I don’t usually write about issues related to my fan fiction and participation in the world of fandom on this journal. It’s always dealt more with my personal life but there’s been a certain overlap lately. Basically, the recent controversy about Livejournals suspension of users for posting sexually explicit fan art is making me take a look at the role fandom has come to play in my life and what my shadow career as a fan fiction writer means to me.
I’ve been closely following several communities related to the controversy and a few days ago I came across an article called “The Terrible Secret of Livejournal” by Matthew Skala. Written in a tone of authority, this essay basically said that fandom material is against the law to start with and that writers and artists should be glad that Livejournal and their parent company Six Apart allow it and therefore should not give them grief. That any kind of sexually explicit material involving minor characters is illegal to create or possess and that that’s the law and anyone who thinks otherwise is “confusing one’s wishes with the law.” And also all the normal people out there think people who write fan fiction and draw fan art are creepy perverts anyways.
For all the unwavering certainty with which it is written, many of Skala’s points can be refuted. I know I’ve seen documentation that fan fiction and fan art are not against the law so long as their source is acknowledged and they aren’t used for commercial purposes. Further, the statement that any sexually explicit work concerning underage characters (let me stress, not actors or actual people but characters) can be considered child pornography can’t be true either. . I’m no expert of pornography, but in my small collection there’s a graphic novel called The Young Witches, by Solana Lopez. It involves schoolgirls who are definitely under 18 yet as far as I know The Young Witches, published by the Seattle passed Eros Comix has been in print and avalaible to the public since 1993. You can get it on amazon.com.
But enough on the legalities. My brother’s the lawyer in our family. I’m the basketcase. This isn’t about the law, it’s about me feeling crummy about myself as usual.
In “The Terrible Secret of Livejournal” Skala uses words like “delusional”, “whining” and “irrational” and “unreasonable” to describe any sort of questioning of or speaking out against the suspensions and censorship. Skala apparently isn’t the only one who feels this way. I’ve seen his opinion mirrored, to a lesser degree, in several personal journals. Increasingly over the past few days, I’ve felt stupid and hysterical for being so upset by Livejournals actions and for allowing myself to get so bogged down in the controversy. I can’t help wondering why I’m taking all this so personally. I really wonder if I’ve become too invested in my on-line persona and my fan fiction writing.
Intellectually, fan fiction is exactly the thing that fascinates me. I’ve always been interested in the idea twisted retellings, Snow White or the Wizard of Oz from the point of view of the witch.
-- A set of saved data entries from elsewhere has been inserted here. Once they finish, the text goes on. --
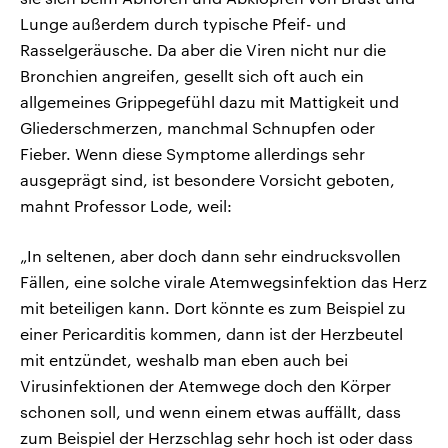
Lunge außerdem durch typische Pfeif- und
Rasselgeräusche. Da aber die Viren nicht nur die
Bronchien angreifen, gesellt sich oft auch ein
allgemeines Grippegefühl dazu mit Mattigkeit und
Gliederschmerzen, manchmal Schnupfen oder
Fieber. Wenn diese Symptome allerdings sehr
ausgeprägt sind, ist besondere Vorsicht geboten,
mahnt Professor Lode, weil:
„In seltenen, aber doch dann sehr eindrucksvollen
Fällen, eine solche virale Atemwegsinfektion das Herz
mit beteiligen kann. Dort könnte es zum Beispiel zu
einer Pericarditis kommen, dann ist der Herzbeutel
mit entzündet, weshalb man eben auch bei
Virusinfektionen der Atemwege doch den Körper
schonen soll, und wenn einem etwas auffällt, dass
zum Beispiel der Herzschlag sehr hoch ist oder dass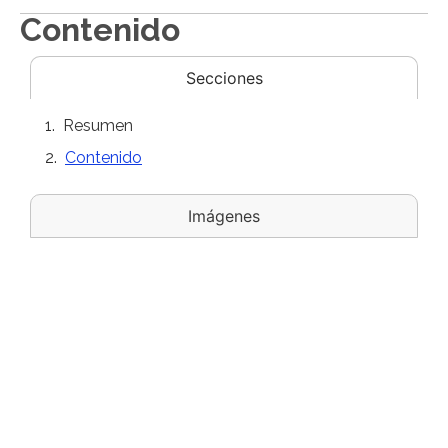
Contenido
Secciones
Resumen
Contenido
Imágenes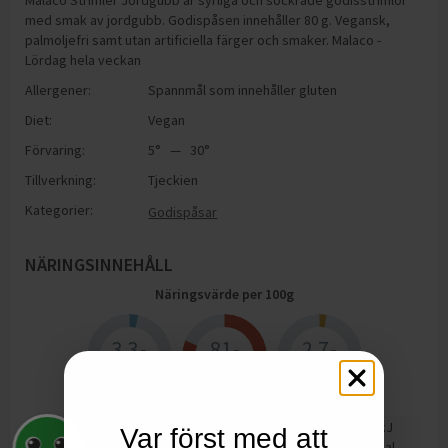
Malaco Strimler Jordgubb är syrliga och sockrade godisstrimlor
med smak av jordgubb. Godispåsen innehåller 80 g. Vegansk,
palmoljefri samt utan artificiella färger och smaker. Malaco -
Lördag hela veckan
Allergener:
Spannmål som innehåller gluten
Diet:
Vegan
Förvaring:
5° — 30°
Tillverkning:
Tjeckien
Kategorier:
Godispåsar
NÄRINGSINNEHÅLL
Näringsvärde per
100
g
3.3
81
2.7
g
g
g
Protein
Kolhydrater
Fett
1578
kJ
Var först med att
Energi
372
kcal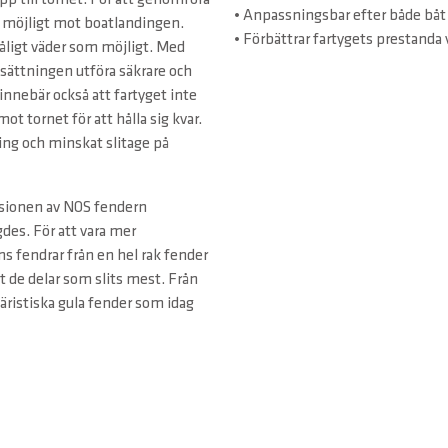
pp till tornet. För att genomföra
• Anpassningsbar efter både båt
om möjligt mot boatlandingen.
• Förbättrar fartygets prestanda v
 dåligt väder som möjligt. Med
sättningen utföra säkrare och
innebär också att fartyget inte
ot tornet för att hålla sig kvar.
ing och minskat slitage på
ersionen av NOS fendern
des. För att vara mer
s fendrar från en hel rak fender
 ut de delar som slits mest. Från
täristiska gula fender som idag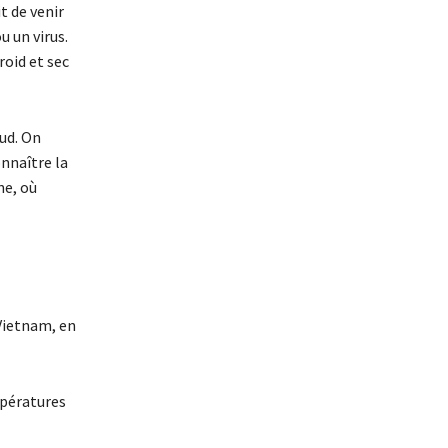
t de venir
u un virus.
roid et sec
ud. On
onnaître la
ne, où
Vietnam, en
mpératures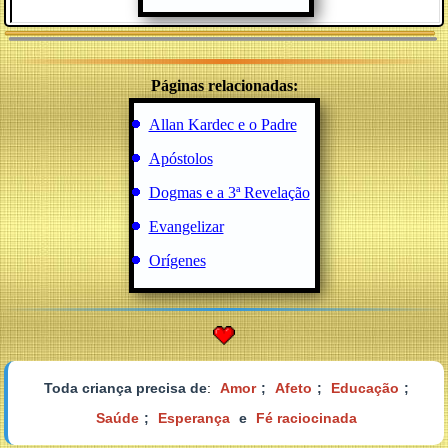
Páginas relacionadas:
Allan Kardec e o Padre
Apóstolos
Dogmas e a 3ª Revelação
Evangelizar
Orígenes
Toda criança precisa de
:
Amor
;
Afeto
;
Educação
;
Saúde
;
Esperança
e
Fé raciocinada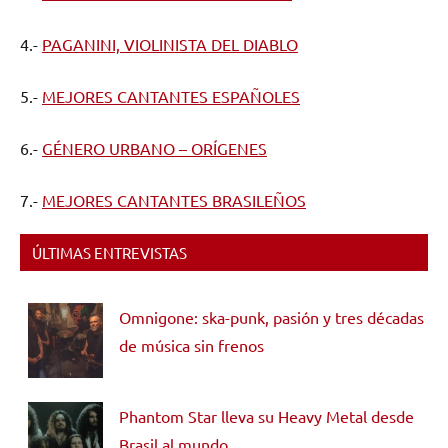
4.-
PAGANINI, VIOLINISTA DEL DIABLO
5.-
MEJORES CANTANTES ESPAÑOLES
6.-
GÉNERO URBANO – ORÍGENES
7.-
MEJORES CANTANTES BRASILEÑOS
ÚLTIMAS ENTREVISTAS
Omnigone: ska-punk, pasión y tres décadas
de música sin frenos
Phantom Star lleva su Heavy Metal desde
Brasil al mundo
Jayne Eyre as seen by the madwoman in the attic, Gone With the Wind through the eyes of the slave (here I refer to Alice Randall’s controversial novel The Wind Done Gone). Further I’m also interested in the way people interact with text, incorporating the stories they consume into their own story. In my dreams, there are frequent appearances by characters from the television series Charmed and Buffy the Vampire Slayer. It’s almost as if characters take root in each person’s subconscious, enter into their dreams. When I was growing up, my sister and I made paper dolls based on every superhero we knew of, hundreds of them each only and inch tall. With these characters we created elaborate on-going stories of our own. In a way, I see fan fiction as a grown up version of our childhood games. A form of what Diane Ackerman would call “deep play”.
And that’s just the pseudo-intellectual side of my brain. Emotionally, fan fiction has provided me with something I never had before as a writer-- an audience. Making the decision to put my work forward before this audience hasn’t been easy and I’ve gotten a couple devastating smack downs since I posted my first story back in April of 2006 but mainly it’s been a really positive experience for me to know people are reading and enjoying the stuff I write. When I went to my parents in New York last week I was looking through my old papers. There was so much there-- whole novels, an 18 year olds attempt at metaphysical fantasy ala Sandman, dozens and dozens of stores written between the ages of 14 and 32. Most of it’s never been read. Most of it’s withered on the vine.
Maybe it’s no wonder I take this whole thing too personally. I haven’t gotten a whole lot of positive reinforcement in my life.
Fan Fiction posted on the internet isn’t supposed to have any value. It’s supposed to be a hobby at best, a sick obsession at worst. It’s amateur, illegitimate, throw away. But didn’t a lot of things with value start out that way? Things like comic strips and later comic books, the first musical recordings? Maybe someday the value of the kind of writing I’ve been doing on-line will be evident to the people Matthew Skala calls “John and Mary Whitebread”. Until then I have to go by my own, unvalidated belief that it has value which for me is the hardest thing in the world. Other people’s opinions have always meant a great deal to me. I don’t want anyone to think I’m annoying or out of line. It makes me sick to think that somewhere someone thinks I’m pathetic or stupid. How do you believe yourself and not all the people out there who really know what they’re talking about?
P.S. My icon for this post is Luna Lovegood because I think I need to start modeling myself on her.